Makam-ı İbrahim Mosque and cave are situated to the South East of the pools, and are also considered to be connected to the life of Abraham, being the cave where Abraham is said to have been born. Modern Balıklıgöl remains a popular site for devotees and tourists alike, with tens of thousands of visitors arriving at the pool every year. Like the earlier devotees of Atargatis, the carp are still considered to be sacred and people are not allowed to catch or eat them.

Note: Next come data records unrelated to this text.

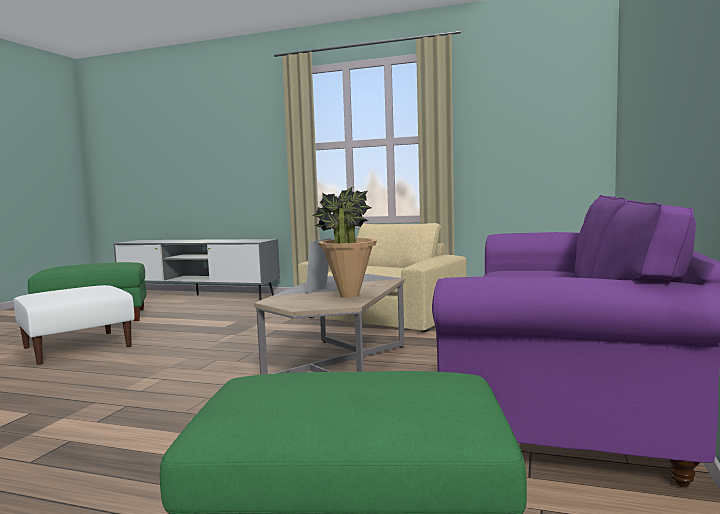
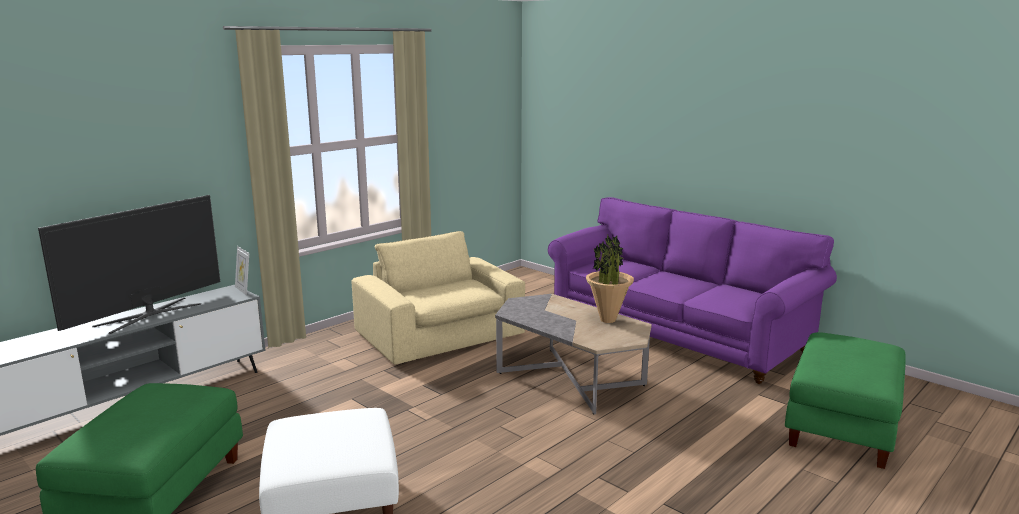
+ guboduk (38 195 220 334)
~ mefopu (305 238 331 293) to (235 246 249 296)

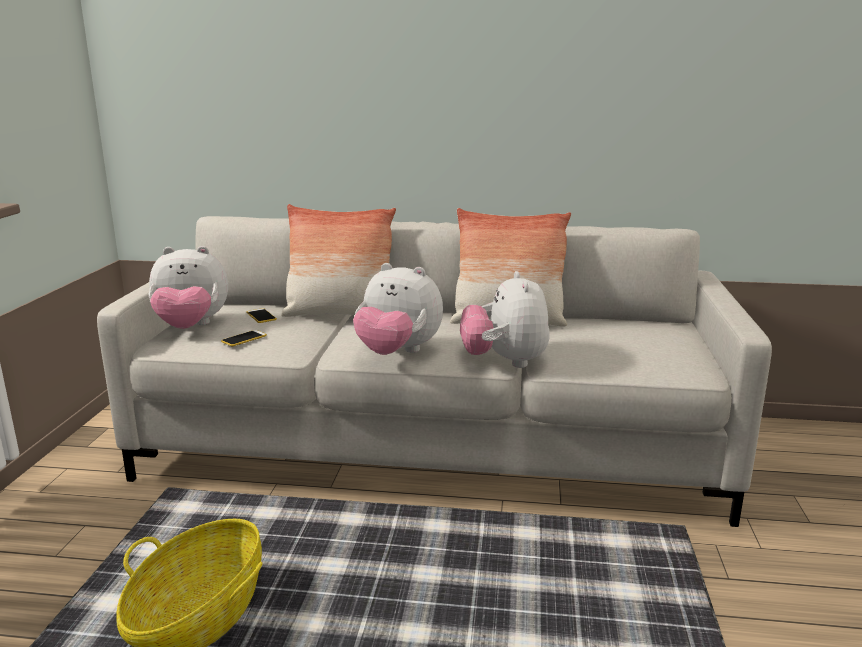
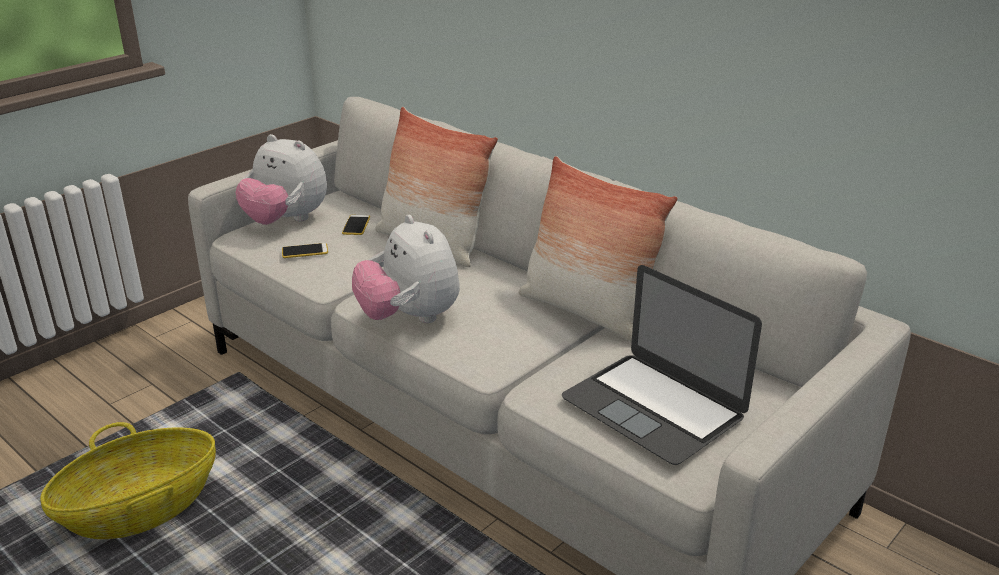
+ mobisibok (562 265 762 465)
- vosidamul (460 271 550 368)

However, in an interesting twist from Egeria's account of the excellent taste of the carp, Elif Batuman recounts a local legend which claims that anyone who eats one will go blind, a fate which is itself quite similar to the traditions surrounding Aynzeliha Lake and the tears of Zeliha. Instead, visitors are encouraged to feed the fish, as this is their main source of food, given the lack of suitable prey in the pool itself. Even now then, the popularity of Balıklıgöl relies heavily upon the Biblical past, which also preserves some of the alternative traditions which developed around it over its history.